O ser falante embrutece-se com
a ideia do instinto ao atribuí-lo aos seres que não sabem falar, aos animais,
segundo ele.
Que foi que Freud não captou em
sua tarefa de análise? Não abusemos do gênio de Freud. Inclusive o gênio
necessita do favor do céu para aparecer.
A ciência desceu do céu, isso é
tangível na história. É essa inclusive a única objeção que se lhe pode fazer. A
besta humana é da Terra, como observava Pascal, e essas maravilhas que agora
deve a ciência e que reverencia - muito em breve se dar conta de que não lhe são
mais do que estorvo. Sem embargo, ter de acostumar-se.

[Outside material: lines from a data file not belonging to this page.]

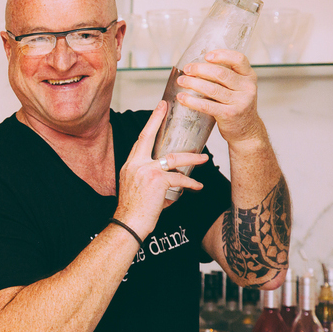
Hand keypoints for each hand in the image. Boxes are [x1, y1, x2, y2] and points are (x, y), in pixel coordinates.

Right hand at [115, 101, 209, 238]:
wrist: (128, 224)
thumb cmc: (133, 210)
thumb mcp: (134, 188)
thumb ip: (147, 177)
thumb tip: (168, 177)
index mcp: (130, 164)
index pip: (140, 140)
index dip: (150, 123)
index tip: (158, 109)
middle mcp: (135, 164)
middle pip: (148, 137)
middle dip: (157, 119)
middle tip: (167, 107)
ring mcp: (145, 171)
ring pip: (173, 158)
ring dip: (191, 159)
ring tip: (204, 159)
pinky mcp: (157, 181)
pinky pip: (179, 178)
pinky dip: (190, 183)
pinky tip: (197, 186)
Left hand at [176, 49, 264, 145]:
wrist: (246, 130)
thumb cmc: (237, 105)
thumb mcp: (239, 87)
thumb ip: (227, 76)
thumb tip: (198, 65)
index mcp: (249, 77)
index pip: (239, 59)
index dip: (222, 55)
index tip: (206, 56)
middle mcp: (247, 88)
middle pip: (221, 74)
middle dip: (200, 69)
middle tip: (187, 69)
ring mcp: (240, 102)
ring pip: (212, 89)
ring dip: (193, 83)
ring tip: (181, 81)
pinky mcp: (230, 115)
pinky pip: (207, 105)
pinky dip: (192, 101)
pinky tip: (182, 97)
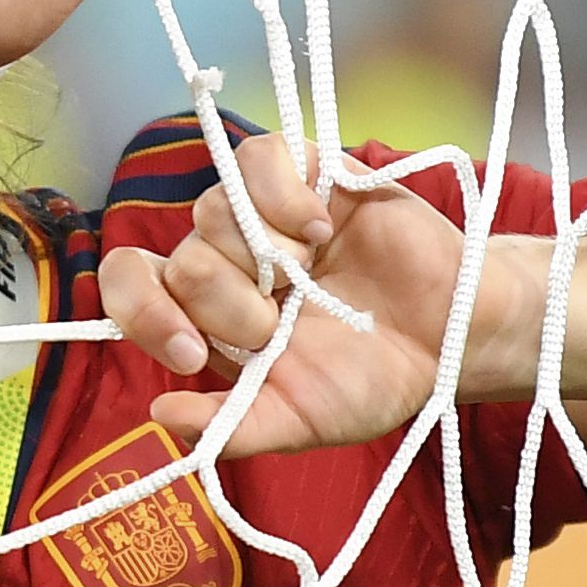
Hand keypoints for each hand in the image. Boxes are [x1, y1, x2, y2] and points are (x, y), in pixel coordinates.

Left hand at [106, 138, 552, 456]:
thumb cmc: (372, 379)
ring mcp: (262, 215)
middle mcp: (226, 260)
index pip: (133, 288)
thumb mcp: (297, 420)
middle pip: (181, 262)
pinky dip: (283, 197)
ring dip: (265, 259)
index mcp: (208, 316)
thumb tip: (158, 415)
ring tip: (314, 278)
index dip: (145, 315)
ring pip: (212, 213)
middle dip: (230, 308)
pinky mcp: (306, 172)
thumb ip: (230, 426)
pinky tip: (321, 228)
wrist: (453, 336)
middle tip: (282, 327)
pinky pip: (257, 160)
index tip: (191, 354)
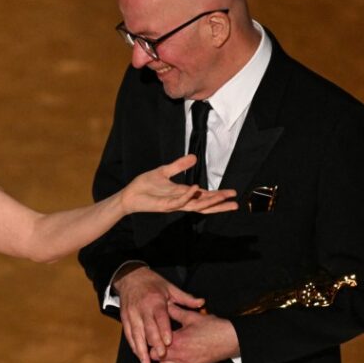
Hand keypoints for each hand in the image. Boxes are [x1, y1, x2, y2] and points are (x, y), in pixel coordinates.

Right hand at [114, 266, 204, 362]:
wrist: (130, 277)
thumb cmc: (152, 283)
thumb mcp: (169, 287)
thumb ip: (185, 298)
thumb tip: (201, 303)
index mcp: (155, 301)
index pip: (159, 317)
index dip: (163, 330)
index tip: (169, 342)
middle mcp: (142, 308)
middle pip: (148, 328)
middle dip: (154, 343)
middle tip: (161, 356)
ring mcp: (132, 314)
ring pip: (136, 334)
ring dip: (141, 350)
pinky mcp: (125, 318)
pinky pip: (128, 334)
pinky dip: (133, 345)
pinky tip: (139, 355)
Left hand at [120, 154, 237, 214]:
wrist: (128, 194)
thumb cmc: (145, 185)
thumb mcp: (164, 171)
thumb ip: (179, 165)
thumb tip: (194, 157)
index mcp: (182, 194)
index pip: (204, 196)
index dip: (218, 196)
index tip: (232, 194)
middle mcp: (180, 201)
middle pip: (204, 205)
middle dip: (219, 203)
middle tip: (235, 202)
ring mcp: (173, 205)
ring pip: (195, 206)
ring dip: (208, 202)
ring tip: (222, 196)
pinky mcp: (164, 206)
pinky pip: (178, 201)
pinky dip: (188, 196)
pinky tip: (196, 188)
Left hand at [150, 304, 239, 362]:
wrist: (231, 339)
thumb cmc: (213, 327)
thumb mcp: (192, 316)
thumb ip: (176, 311)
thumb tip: (165, 305)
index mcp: (177, 341)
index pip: (153, 343)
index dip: (151, 337)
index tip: (153, 332)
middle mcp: (179, 355)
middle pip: (155, 357)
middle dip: (155, 350)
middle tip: (159, 342)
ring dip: (163, 362)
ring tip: (167, 353)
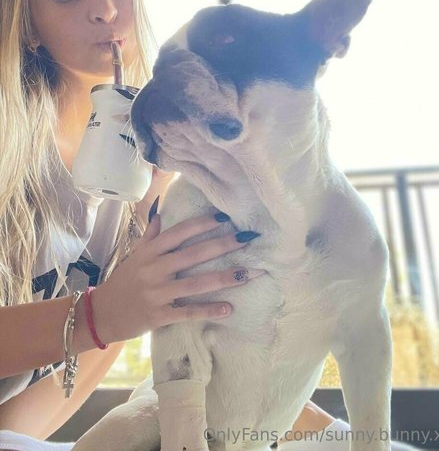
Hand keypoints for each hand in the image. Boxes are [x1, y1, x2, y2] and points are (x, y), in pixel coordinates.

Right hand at [91, 210, 262, 342]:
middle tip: (248, 238)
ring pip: (196, 283)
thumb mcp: (135, 254)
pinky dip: (208, 310)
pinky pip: (188, 312)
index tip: (225, 216)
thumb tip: (160, 210)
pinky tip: (229, 308)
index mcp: (151, 252)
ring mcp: (157, 293)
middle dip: (223, 245)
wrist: (102, 313)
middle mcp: (155, 269)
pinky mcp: (159, 316)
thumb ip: (151, 234)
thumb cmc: (124, 281)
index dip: (202, 223)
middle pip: (193, 254)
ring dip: (224, 278)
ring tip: (249, 273)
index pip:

O que talvez Freud não tenha
considerado é que a ciência tem seus limites: essa é sua principal debilidade.
Sua esperança na sexologia cósmica, quando precisamente sua experiência lhe
demonstrava que o saber do inconsciente é o que o ser falante inventa... para
satisfazer os deveres de sua reprodução, talvez.
Era-lhe necessário inventar
esse inconsciente, para responder ao mal-estar de sua cultura, provocado pelo
advento da neurose como tal.
Antes, nunca se falara de nada
parecido. Todos se banhavam na verdade do pecado original. O amor, o verdadeiro
amor, tinha de estar em outra parte, fora do sexo. Poderia dizer-se que se
escondia algures. Só se falava de uma divina comédia, porém na condição de as
mulheres estarem o mais longe possível.
Tudo isso evidencia o fato de
que se não queria saber nada do inconsciente, que era coisa temida. Apriorismo
justo, já que o inconsciente nada tinha a fazer nesse colóquio do amor louco.
E esse é nosso destino, ter de
inventar o inconsciente! E sublinho: nós inventemo-lo. Aquilo que nós descobrimos
(não inventamos) é unicamente seu lugar, e que está ali desde sempre, disso não
há dúvida, porém por explorar.
Qual é o fruto de seus cursos
sobre o sujeito e que contribuição traz ás teorias freudianas?
Lacan: Indubitavelmente, não se
pode dizer que Freud tenha esgotado o tema, porém completá-lo é difícil. De
momento, os cursos que tenho dado sobre o tema limitam-se a desvelar o
problema, porém só para que o sonho prossiga melhor, concretamente o sonho dos
que queriam revolucionar o mundo, já que nele creem. De fato, meu discurso é a única
oportunidade para que a psicanálise volte a funcionar.
Quero dizer que só a força de
testemunhar a verdade, tal como se apresenta na confissão que a cada um se
oferece pela experiência analítica, o analista logra fazer sair de seu discurso
uma invenção de saber, capaz de proporcionar um resultado, um fruto que seja um
prazer para todos e para essas não-todas que são as mulheres em seu acesso ao
fato patente de que o ser falante é o único a autorizar-se na escolha de seu
sexo.
Foi daí que partiu Freud ao escutar as históricas: cada uma delas queria que o homem exista, a título de é pelo-menos-um.